◆ Page extract
+--
What IT support actually costs for a Somerset business

A straightforward breakdown of what IT support costs for small and mid-sized businesses in Somerset, covering pricing models, what is included, and how to compare quotes.

Updated 10 February 2026

The short answer: it depends (but here are real numbers)

If you run a business in Somerset with somewhere between 10 and 50 employees, you have probably looked into outsourcing your IT support at some point. The first question is always about cost. The frustrating answer from most providers is "it depends," which is technically true but not very helpful. So let's get into actual numbers.

Most managed IT support providers in the Somerset area charge somewhere between 30 and 80 pounds per user per month for a standard support package. That range is wide because what you get varies massively between providers. A 20-person business might pay anywhere from 600 to 1,600 pounds a month depending on the level of service.

The three main pricing models

IT support companies generally price their services in one of three ways.

Per user pricing is the most common model these days. You pay a fixed monthly fee for each person in your business who uses IT. This typically covers their desktop or laptop, email, and access to the helpdesk. Expect to pay between 35 and 75 pounds per user per month depending on what is included.
+--
◆ Source information

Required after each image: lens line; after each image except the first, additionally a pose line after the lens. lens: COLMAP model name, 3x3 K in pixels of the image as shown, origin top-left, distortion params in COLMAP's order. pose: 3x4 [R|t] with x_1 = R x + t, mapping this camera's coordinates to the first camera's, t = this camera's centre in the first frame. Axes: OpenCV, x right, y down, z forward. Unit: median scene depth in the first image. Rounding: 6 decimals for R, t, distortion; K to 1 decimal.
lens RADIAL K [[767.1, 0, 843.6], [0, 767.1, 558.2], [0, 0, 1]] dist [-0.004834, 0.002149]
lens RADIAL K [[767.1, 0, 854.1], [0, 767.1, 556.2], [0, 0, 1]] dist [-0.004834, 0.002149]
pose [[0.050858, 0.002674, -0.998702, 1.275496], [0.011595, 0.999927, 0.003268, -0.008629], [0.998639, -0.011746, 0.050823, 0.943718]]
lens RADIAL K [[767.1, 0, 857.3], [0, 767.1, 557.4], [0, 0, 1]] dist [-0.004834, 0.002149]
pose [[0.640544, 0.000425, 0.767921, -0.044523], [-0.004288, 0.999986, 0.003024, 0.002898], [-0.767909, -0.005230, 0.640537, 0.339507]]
+--
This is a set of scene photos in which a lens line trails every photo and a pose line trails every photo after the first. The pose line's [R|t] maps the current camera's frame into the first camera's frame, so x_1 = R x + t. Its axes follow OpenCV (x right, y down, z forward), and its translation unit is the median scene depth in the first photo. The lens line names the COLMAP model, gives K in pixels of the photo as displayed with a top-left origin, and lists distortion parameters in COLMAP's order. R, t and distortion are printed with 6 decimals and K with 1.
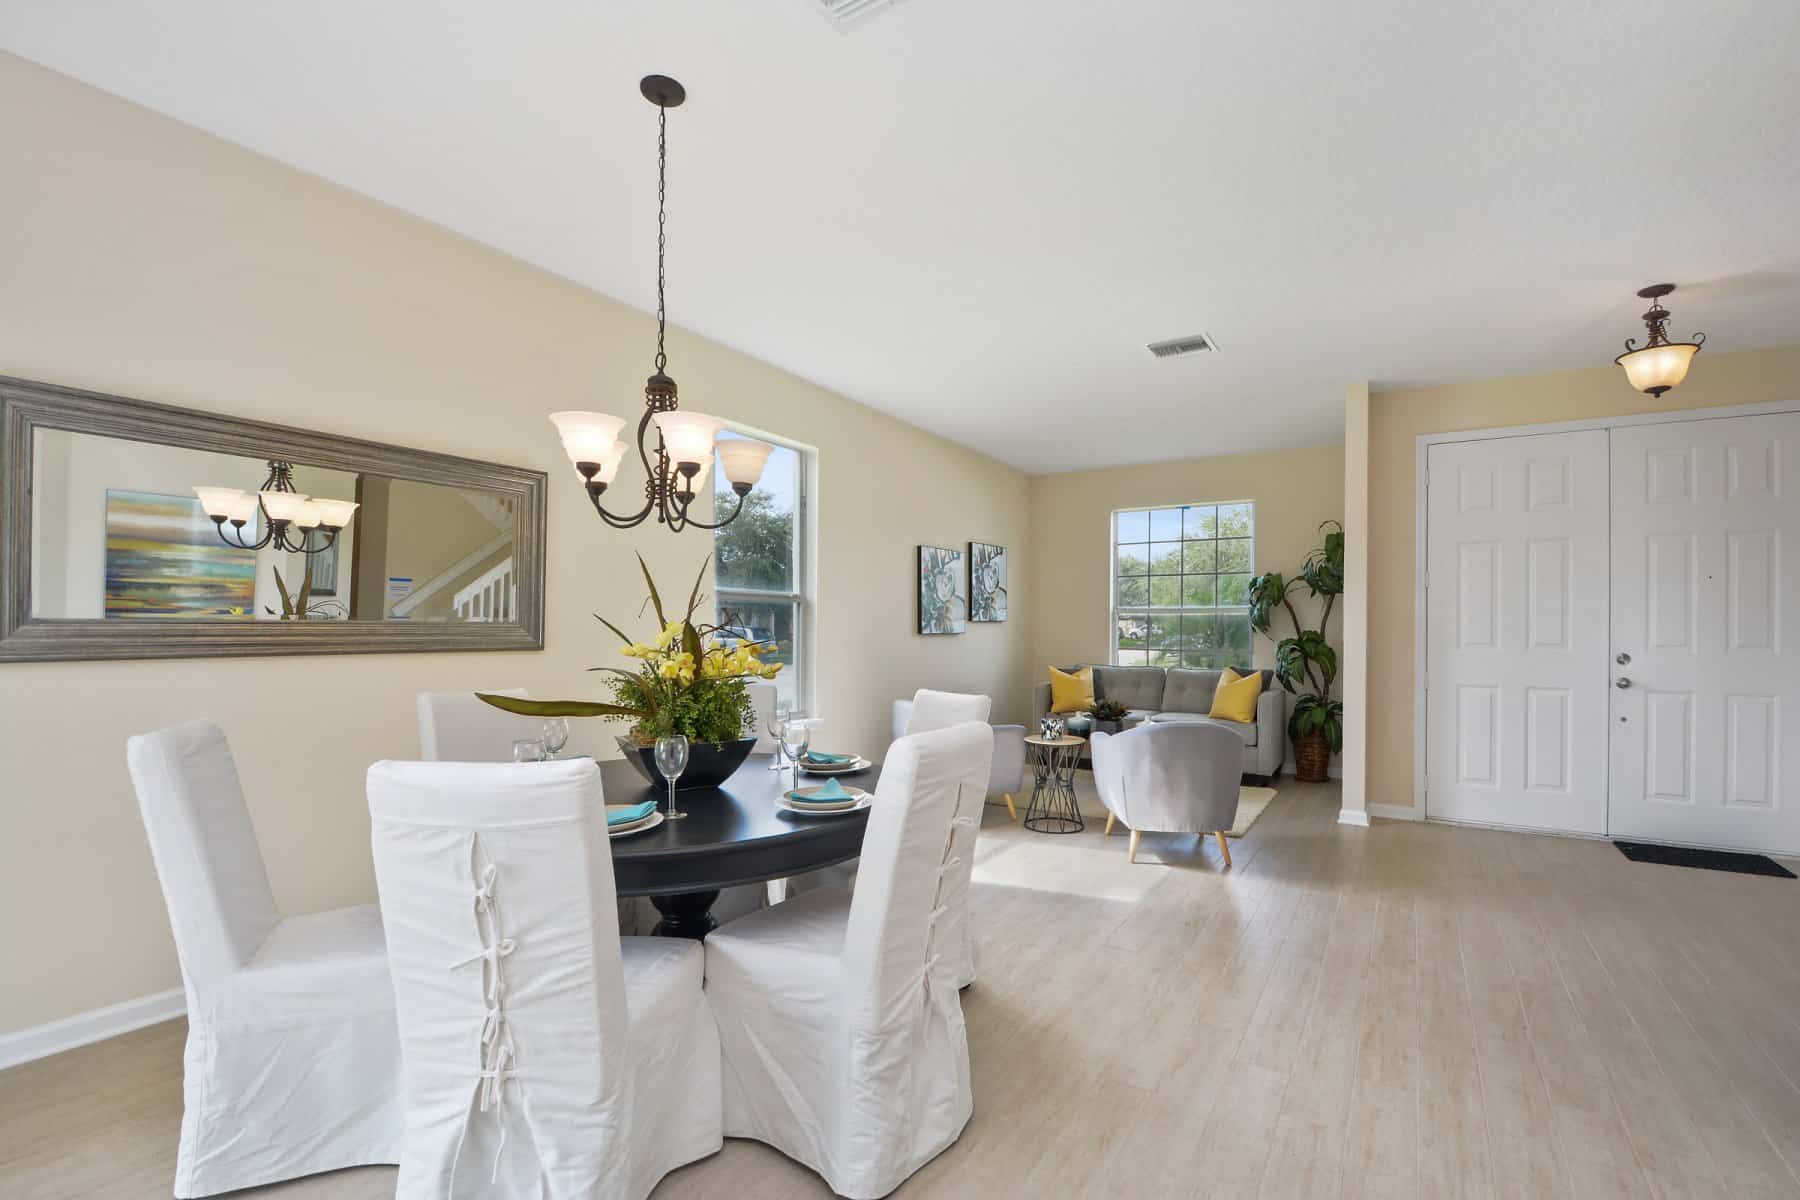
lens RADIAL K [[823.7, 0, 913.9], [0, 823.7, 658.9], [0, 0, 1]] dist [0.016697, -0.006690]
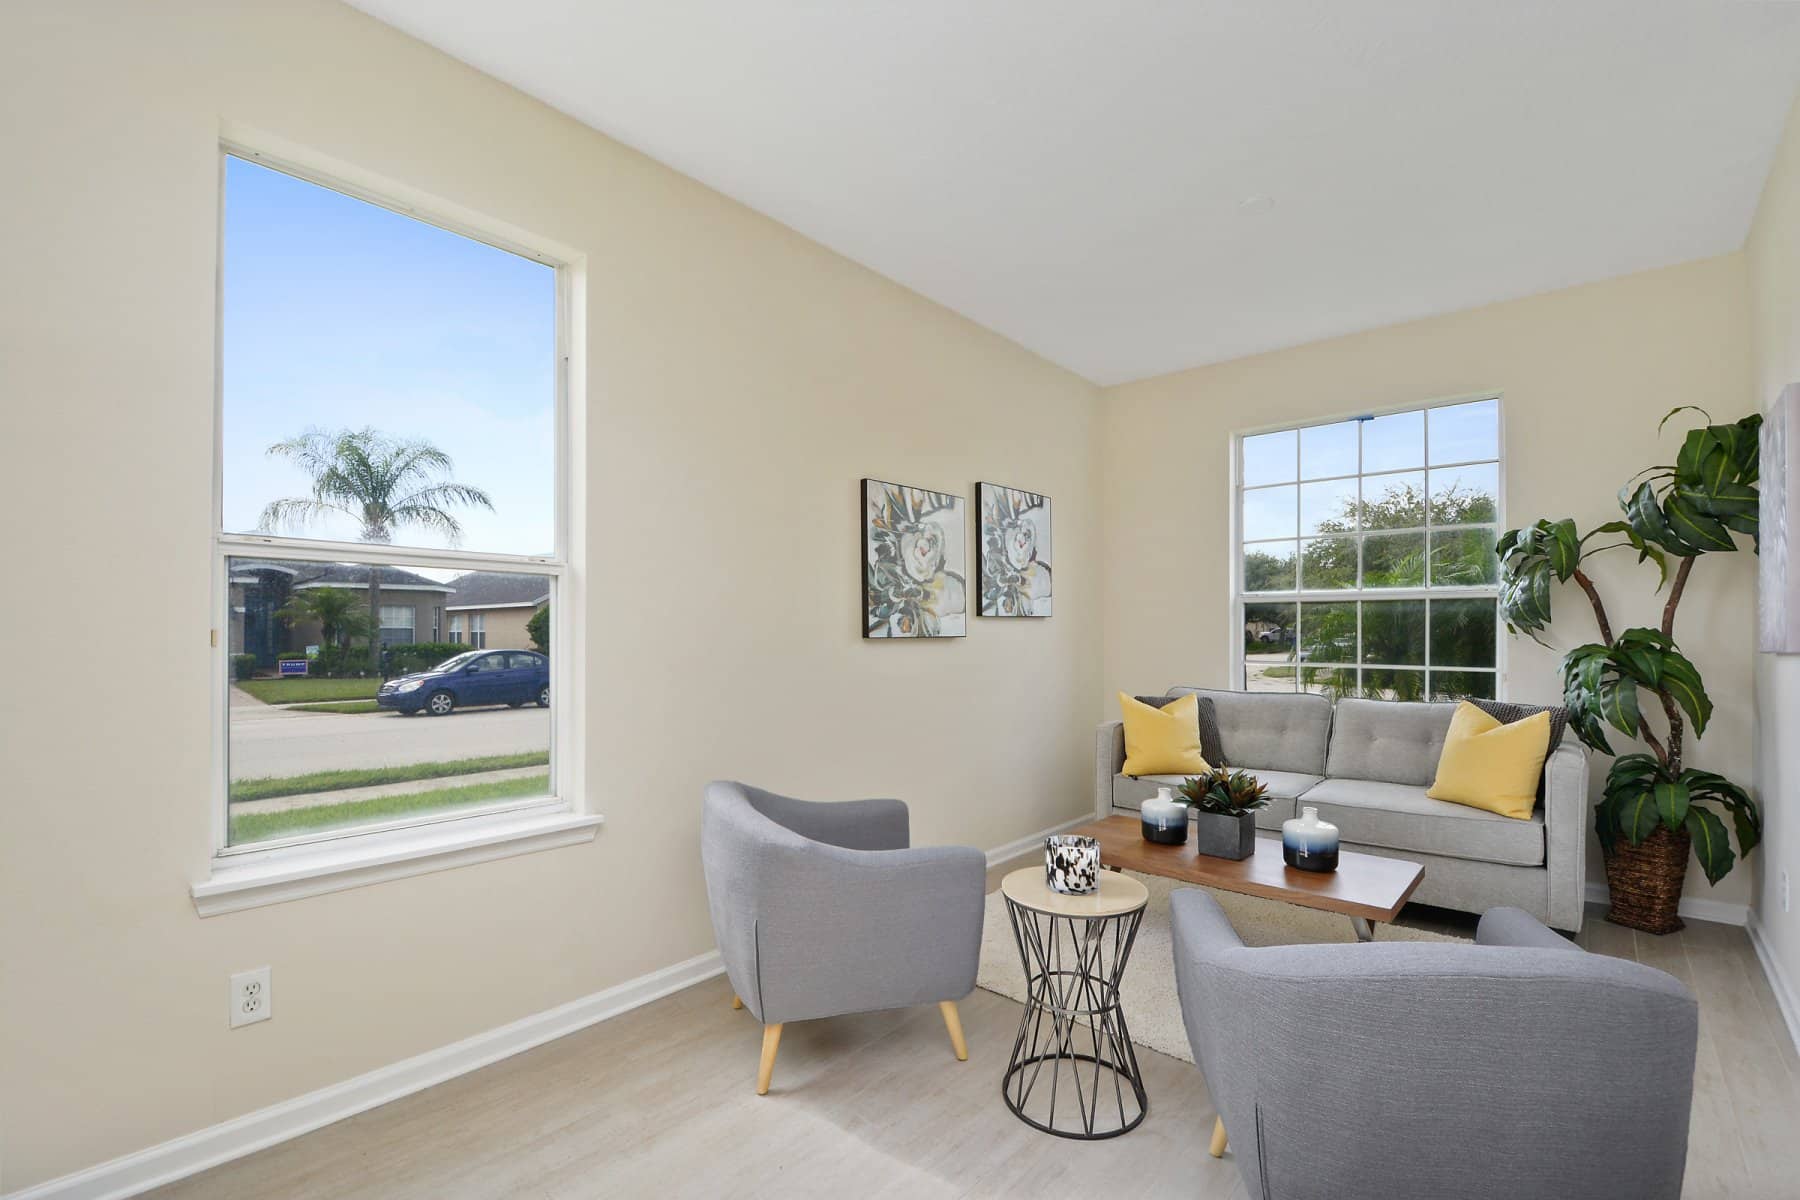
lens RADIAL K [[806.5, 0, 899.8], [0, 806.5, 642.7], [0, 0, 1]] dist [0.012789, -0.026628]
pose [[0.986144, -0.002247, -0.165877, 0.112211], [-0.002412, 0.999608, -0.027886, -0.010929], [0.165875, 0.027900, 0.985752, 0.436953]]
+--
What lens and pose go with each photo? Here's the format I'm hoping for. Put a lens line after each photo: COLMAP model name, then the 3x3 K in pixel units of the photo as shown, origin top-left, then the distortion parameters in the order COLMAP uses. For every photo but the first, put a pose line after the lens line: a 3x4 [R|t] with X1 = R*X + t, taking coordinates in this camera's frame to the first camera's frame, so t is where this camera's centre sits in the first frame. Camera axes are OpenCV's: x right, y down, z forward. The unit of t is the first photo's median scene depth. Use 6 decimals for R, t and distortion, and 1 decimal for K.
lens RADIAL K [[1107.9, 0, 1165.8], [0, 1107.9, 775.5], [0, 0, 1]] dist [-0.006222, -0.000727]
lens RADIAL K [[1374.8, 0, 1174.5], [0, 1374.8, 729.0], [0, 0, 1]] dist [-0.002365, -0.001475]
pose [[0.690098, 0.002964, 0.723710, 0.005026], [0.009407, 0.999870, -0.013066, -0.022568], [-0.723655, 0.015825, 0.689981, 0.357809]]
+--
◆ Aim of the task
Please answer these questions from the IT support cost page:
(a) What range do most managed IT support providers in the Somerset area charge per user per month for a standard support package?
(b) Which pricing model does the page call the most common these days?
(c) What does that model typically cover for each person?

◆ Task result
(a) Between 30 and 80 pounds per user per month.
(b) Per user pricing.
(c) Their desktop or laptop, email, and access to the helpdesk.